Exercise details: Please write out the listing exactly, with nothing altered.

The records:
━━━━

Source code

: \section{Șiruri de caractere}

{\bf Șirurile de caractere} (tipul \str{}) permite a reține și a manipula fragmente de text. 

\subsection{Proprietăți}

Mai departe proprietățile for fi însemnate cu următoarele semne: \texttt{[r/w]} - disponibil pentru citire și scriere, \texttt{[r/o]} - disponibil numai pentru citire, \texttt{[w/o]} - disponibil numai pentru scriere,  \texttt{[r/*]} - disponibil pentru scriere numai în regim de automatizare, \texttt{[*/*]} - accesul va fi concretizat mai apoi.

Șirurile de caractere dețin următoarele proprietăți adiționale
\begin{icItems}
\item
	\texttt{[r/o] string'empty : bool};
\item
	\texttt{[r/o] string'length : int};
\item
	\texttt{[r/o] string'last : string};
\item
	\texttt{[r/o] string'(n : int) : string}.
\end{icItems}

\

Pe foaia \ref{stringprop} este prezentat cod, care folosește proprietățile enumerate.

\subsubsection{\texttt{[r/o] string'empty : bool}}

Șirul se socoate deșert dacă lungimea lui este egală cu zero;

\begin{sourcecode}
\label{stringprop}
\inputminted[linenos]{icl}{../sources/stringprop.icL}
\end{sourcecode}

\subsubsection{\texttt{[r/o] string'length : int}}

━━━━

Task answer:
Source code

: \section{Șiruri de caractere}

{\bf Șirurile de caractere} (tipul \str{}) permite a reține și a manipula fragmente de text. 

\subsection{Proprietăți}

Mai departe proprietățile for fi însemnate cu următoarele semne: \texttt{[r/w]} - disponibil pentru citire și scriere, \texttt{[r/o]} - disponibil numai pentru citire, \texttt{[w/o]} - disponibil numai pentru scriere,  \texttt{[r/*]} - disponibil pentru scriere numai în regim de automatizare, \texttt{[*/*]} - accesul va fi concretizat mai apoi.

Șirurile de caractere dețin următoarele proprietăți adiționale
\begin{icItems}
\item
	\texttt{[r/o] string'empty : bool};
\item
	\texttt{[r/o] string'length : int};
\item
	\texttt{[r/o] string'last : string};
\item
	\texttt{[r/o] string'(n : int) : string}.
\end{icItems}

\

Pe foaia \ref{stringprop} este prezentat cod, care folosește proprietățile enumerate.

\subsubsection{\texttt{[r/o] string'empty : bool}}

Șirul se socoate deșert dacă lungimea lui este egală cu zero;

\begin{sourcecode}
\label{stringprop}
\inputminted[linenos]{icl}{../sources/stringprop.icL}
\end{sourcecode}

\subsubsection{\texttt{[r/o] string'length : int}}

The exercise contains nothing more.